Required work: Please give back the listing below word for word, without the images.

Data excerpt:
=-=-=

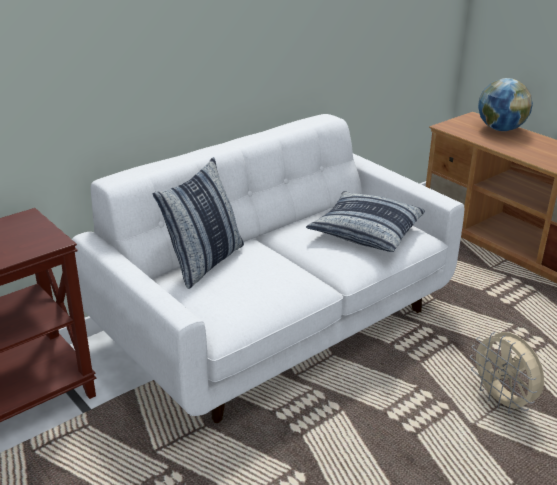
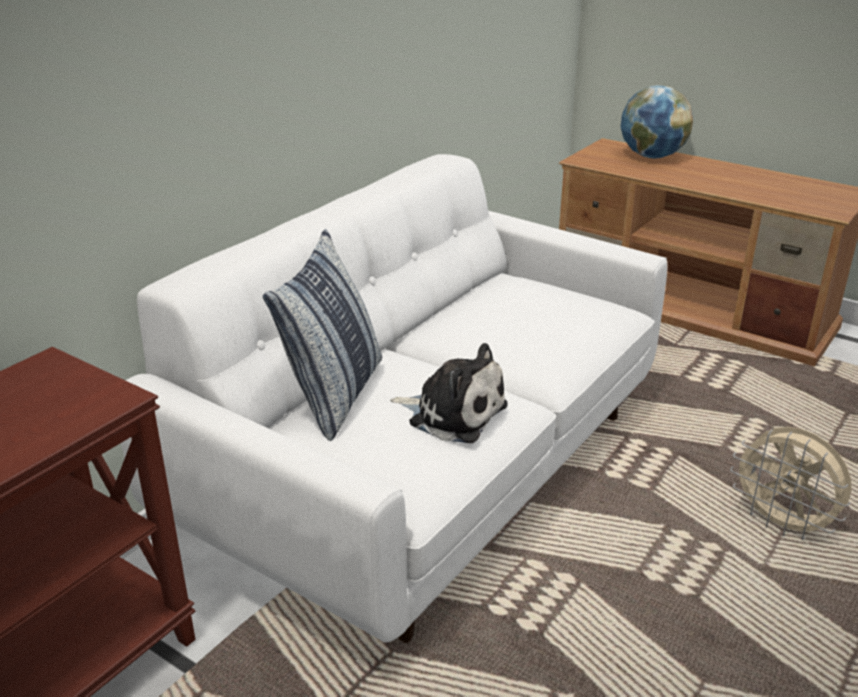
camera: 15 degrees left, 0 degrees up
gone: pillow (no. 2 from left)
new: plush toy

=-=-=

Task solution:
camera: 15 degrees left, 0 degrees up
gone: pillow (no. 2 from left)
new: plush toy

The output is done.